Exercise brief
Repeat every line of the data verbatim.

(Dataset records)

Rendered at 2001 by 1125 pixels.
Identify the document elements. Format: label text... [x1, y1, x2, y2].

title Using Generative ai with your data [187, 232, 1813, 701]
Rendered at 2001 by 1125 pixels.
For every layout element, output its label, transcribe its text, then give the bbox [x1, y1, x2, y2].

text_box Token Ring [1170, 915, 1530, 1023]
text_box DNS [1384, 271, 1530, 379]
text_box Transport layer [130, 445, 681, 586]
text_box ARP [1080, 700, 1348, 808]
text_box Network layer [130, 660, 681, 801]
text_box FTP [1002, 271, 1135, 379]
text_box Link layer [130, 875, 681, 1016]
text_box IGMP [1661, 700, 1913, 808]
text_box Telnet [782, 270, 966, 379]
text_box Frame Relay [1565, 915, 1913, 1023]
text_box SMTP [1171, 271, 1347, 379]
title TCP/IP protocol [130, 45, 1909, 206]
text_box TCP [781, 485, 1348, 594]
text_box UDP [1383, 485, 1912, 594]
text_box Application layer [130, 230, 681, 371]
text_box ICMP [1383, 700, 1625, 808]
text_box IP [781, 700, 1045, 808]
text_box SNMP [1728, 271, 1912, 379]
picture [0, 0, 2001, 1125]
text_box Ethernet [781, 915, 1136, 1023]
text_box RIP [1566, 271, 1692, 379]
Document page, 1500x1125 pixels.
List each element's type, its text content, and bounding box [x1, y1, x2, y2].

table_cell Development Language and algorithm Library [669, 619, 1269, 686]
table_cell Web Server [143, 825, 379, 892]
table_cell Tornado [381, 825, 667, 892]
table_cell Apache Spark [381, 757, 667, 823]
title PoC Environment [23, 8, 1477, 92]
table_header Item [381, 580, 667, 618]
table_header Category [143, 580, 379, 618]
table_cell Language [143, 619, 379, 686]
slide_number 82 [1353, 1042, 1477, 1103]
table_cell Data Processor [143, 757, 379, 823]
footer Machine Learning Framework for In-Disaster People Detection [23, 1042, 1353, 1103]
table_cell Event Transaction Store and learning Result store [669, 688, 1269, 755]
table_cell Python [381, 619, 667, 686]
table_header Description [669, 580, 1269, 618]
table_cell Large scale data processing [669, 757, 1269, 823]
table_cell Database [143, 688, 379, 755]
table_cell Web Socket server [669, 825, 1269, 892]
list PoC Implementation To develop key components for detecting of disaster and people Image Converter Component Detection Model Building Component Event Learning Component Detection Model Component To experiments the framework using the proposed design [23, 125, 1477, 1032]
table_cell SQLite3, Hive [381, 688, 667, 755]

Problem solution
Rendered at 2001 by 1125 pixels.
Identify the document elements. Format: label text... [x1, y1, x2, y2].

title Using Generative ai with your data [187, 232, 1813, 701]
Rendered at 2001 by 1125 pixels.
For every layout element, output its label, transcribe its text, then give the bbox [x1, y1, x2, y2].

text_box Token Ring [1170, 915, 1530, 1023]
text_box DNS [1384, 271, 1530, 379]
text_box Transport layer [130, 445, 681, 586]
text_box ARP [1080, 700, 1348, 808]
text_box Network layer [130, 660, 681, 801]
text_box FTP [1002, 271, 1135, 379]
text_box Link layer [130, 875, 681, 1016]
text_box IGMP [1661, 700, 1913, 808]
text_box Telnet [782, 270, 966, 379]
text_box Frame Relay [1565, 915, 1913, 1023]
text_box SMTP [1171, 271, 1347, 379]
title TCP/IP protocol [130, 45, 1909, 206]
text_box TCP [781, 485, 1348, 594]
text_box UDP [1383, 485, 1912, 594]
text_box Application layer [130, 230, 681, 371]
text_box ICMP [1383, 700, 1625, 808]
text_box IP [781, 700, 1045, 808]
text_box SNMP [1728, 271, 1912, 379]
picture [0, 0, 2001, 1125]
text_box Ethernet [781, 915, 1136, 1023]
text_box RIP [1566, 271, 1692, 379]
Document page, 1500x1125 pixels.
List each element's type, its text content, and bounding box [x1, y1, x2, y2].

table_cell Development Language and algorithm Library [669, 619, 1269, 686]
table_cell Web Server [143, 825, 379, 892]
table_cell Tornado [381, 825, 667, 892]
table_cell Apache Spark [381, 757, 667, 823]
title PoC Environment [23, 8, 1477, 92]
table_header Item [381, 580, 667, 618]
table_header Category [143, 580, 379, 618]
table_cell Language [143, 619, 379, 686]
slide_number 82 [1353, 1042, 1477, 1103]
table_cell Data Processor [143, 757, 379, 823]
footer Machine Learning Framework for In-Disaster People Detection [23, 1042, 1353, 1103]
table_cell Event Transaction Store and learning Result store [669, 688, 1269, 755]
table_cell Python [381, 619, 667, 686]
table_header Description [669, 580, 1269, 618]
table_cell Large scale data processing [669, 757, 1269, 823]
table_cell Database [143, 688, 379, 755]
table_cell Web Socket server [669, 825, 1269, 892]
list PoC Implementation To develop key components for detecting of disaster and people Image Converter Component Detection Model Building Component Event Learning Component Detection Model Component To experiments the framework using the proposed design [23, 125, 1477, 1032]
table_cell SQLite3, Hive [381, 688, 667, 755]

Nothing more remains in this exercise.